Jump/branch instructions, conditional jump/branch instructions do not save any return address (next instruction) on the stack. Once you have jumped there is no record, on the stack or anywhere else, of where you jumped from.

Call instructions will save the address of the next instruction on the stack (push) and then do a jump to the new address.

Return instructions will read the saved return address from the stack (pop) and jump to it. Thus returning control to the point after the call.
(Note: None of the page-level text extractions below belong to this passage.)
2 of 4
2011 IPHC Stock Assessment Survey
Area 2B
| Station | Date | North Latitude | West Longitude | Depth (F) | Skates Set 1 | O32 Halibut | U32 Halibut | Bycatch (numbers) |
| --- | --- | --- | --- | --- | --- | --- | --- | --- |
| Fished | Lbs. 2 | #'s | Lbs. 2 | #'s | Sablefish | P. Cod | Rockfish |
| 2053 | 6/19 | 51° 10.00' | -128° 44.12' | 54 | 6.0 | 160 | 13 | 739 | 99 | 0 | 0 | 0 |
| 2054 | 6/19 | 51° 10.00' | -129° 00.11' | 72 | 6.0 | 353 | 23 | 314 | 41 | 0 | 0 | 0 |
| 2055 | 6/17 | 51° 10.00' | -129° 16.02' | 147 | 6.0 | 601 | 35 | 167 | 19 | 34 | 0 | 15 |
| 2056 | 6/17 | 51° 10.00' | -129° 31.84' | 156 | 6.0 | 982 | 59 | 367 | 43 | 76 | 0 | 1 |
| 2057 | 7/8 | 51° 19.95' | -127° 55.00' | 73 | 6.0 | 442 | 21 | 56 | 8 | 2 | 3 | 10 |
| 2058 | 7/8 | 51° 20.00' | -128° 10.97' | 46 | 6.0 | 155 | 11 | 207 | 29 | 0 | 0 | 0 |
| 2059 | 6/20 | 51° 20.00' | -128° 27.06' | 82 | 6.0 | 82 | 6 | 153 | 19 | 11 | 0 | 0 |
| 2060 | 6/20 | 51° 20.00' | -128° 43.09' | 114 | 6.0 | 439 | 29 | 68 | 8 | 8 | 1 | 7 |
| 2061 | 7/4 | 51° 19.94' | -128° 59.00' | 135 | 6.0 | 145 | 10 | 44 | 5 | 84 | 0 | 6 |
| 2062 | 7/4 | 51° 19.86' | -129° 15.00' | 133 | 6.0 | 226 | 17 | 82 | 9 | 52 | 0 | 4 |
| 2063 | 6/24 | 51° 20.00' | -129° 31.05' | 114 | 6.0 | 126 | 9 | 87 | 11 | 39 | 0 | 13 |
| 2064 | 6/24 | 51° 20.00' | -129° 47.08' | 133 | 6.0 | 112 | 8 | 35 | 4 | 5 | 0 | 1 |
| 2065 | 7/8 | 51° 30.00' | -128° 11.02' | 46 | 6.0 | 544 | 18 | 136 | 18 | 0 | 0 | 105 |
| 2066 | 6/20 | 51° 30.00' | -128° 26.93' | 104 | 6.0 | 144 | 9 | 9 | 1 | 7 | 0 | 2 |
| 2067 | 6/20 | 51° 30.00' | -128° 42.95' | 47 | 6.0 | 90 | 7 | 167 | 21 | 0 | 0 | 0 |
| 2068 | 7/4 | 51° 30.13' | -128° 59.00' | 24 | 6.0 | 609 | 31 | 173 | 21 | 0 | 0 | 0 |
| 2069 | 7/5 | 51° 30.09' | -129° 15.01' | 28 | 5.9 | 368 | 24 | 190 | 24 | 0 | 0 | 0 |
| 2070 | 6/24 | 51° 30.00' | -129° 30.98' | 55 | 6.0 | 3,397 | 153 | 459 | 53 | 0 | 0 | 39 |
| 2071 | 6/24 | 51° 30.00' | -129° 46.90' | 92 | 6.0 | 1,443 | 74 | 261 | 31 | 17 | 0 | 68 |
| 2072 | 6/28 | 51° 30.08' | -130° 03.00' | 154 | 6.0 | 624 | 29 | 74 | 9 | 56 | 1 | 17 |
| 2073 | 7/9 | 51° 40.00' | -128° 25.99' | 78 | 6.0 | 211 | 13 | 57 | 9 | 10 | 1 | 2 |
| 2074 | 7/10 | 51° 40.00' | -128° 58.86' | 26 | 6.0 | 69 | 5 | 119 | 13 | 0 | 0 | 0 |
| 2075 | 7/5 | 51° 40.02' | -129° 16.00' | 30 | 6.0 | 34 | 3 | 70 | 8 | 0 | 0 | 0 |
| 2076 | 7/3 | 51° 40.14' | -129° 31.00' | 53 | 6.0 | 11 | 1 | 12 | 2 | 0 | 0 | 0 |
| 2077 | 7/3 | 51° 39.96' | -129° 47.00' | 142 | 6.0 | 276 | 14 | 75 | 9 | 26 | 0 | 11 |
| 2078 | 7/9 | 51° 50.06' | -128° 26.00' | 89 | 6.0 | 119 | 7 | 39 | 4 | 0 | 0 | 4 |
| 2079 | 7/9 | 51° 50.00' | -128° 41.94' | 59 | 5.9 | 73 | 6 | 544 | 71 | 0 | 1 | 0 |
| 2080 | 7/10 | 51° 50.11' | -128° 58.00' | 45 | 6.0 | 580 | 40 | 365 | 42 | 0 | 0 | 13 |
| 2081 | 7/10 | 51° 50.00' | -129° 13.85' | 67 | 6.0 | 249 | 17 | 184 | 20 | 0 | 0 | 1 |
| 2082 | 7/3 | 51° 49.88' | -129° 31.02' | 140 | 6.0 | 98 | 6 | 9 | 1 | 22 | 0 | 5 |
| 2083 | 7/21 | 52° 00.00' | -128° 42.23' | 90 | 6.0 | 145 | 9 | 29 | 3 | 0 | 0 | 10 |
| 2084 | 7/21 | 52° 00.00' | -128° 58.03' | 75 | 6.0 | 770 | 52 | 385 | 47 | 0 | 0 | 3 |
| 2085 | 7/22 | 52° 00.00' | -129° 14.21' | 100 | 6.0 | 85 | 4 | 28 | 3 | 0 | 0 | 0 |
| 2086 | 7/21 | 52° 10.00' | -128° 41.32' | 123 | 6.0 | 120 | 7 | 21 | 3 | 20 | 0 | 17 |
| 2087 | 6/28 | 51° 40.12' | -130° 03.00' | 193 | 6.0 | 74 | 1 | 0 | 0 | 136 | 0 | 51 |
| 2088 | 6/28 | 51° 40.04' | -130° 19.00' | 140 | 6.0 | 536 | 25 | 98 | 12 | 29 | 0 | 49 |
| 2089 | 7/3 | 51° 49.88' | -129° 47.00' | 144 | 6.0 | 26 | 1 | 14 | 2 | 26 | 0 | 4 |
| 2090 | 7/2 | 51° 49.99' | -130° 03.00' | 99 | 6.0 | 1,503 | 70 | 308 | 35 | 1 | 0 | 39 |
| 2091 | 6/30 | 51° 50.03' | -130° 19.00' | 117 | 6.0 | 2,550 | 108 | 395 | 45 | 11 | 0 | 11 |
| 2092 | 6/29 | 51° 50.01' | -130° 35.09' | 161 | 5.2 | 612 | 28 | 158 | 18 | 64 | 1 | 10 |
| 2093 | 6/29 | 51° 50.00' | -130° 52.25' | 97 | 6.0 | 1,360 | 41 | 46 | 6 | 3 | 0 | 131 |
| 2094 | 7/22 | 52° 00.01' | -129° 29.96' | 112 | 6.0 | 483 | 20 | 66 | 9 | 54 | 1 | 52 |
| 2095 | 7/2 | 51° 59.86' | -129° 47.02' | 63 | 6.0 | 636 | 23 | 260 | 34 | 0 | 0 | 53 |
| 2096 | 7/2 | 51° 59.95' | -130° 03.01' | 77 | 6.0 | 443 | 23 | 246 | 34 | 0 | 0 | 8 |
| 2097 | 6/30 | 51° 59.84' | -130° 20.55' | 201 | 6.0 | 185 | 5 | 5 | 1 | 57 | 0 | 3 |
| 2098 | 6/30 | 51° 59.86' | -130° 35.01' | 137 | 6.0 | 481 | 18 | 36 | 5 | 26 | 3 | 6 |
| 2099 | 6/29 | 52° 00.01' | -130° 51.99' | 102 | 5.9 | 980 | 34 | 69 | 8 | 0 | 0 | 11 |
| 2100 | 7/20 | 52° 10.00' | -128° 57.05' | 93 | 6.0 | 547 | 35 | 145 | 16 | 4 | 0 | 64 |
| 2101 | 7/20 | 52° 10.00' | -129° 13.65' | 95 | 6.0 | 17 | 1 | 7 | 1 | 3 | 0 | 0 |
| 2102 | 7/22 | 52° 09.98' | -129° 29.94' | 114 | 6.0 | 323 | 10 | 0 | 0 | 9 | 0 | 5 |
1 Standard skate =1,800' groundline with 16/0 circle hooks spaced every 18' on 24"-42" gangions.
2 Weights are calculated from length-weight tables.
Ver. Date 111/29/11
In this way in normal code every call to a function is matched by a return from that function linked together by that return address saved on the stack.

Now the "magic" part of this thread switching, which is a bit hard to get ones head around, is that it never uses call. All the call instructions in your code are irrelevant to understanding the thread switch.

All the thread switching is done by means of the ret instruction at the end of the switch() function.

Basically a thread saves all the registers it needs onto the stack, using mov in your code but I think push could be used as well. It saves the address of the next thread onto the stack. Then it does a ret. That ret pops the address of the next thread off the stack and jumps to it.

BINGO the thread switch has happened on executing the ret. No call involved.

As a mental exercise, imagine your switch function had a jmp at the end, after the ret that jumped back to the first instruction on swictch(). Such that switch()never returns. Now your entire thread is just a loop around the instructions inside switch(). The system would constantly swap threads, at the ret all of which are running around that loop, no call instructions involved in thread switching at all !

4 Likes

Oh yes. finally i did understand whats going on. I didn't rely fully on chat gpt. Instead asked for articles about those instructions. So I might missread about jump part. They were in one paragraph so i thought all of them include saving rip

By the way doesn't call switch save rip in current stack? As you said:

So this is what that inline assembly do. No?

Is there any way to make the spawn take a Fn() object instead of a function pointer and make the runtime immediately run without explicitly calling the run method?

I'm not sure but you can use Fn traits there just by changing it to Fn(), FnMut() FnOnce() depending on what you need. But i guess you have to wrap them in box which is not what you want for spawn

About runtime. At any point in time you have to explicitly start a runtime. At least to my knowledge. Tokio for example uses block_on method for this

Re:

The ThreadContext struct in your example has #[derive(Debug, Default)] and is initialised with ctx: ThreadContext::default(), when creating a new Thread. The default values of u64 are zero. So nothing to do there.

Yes, you can, but it's starting to push the boundaries of this very simplified (and wildly unsafe) example.

See the example readme for a bit more information.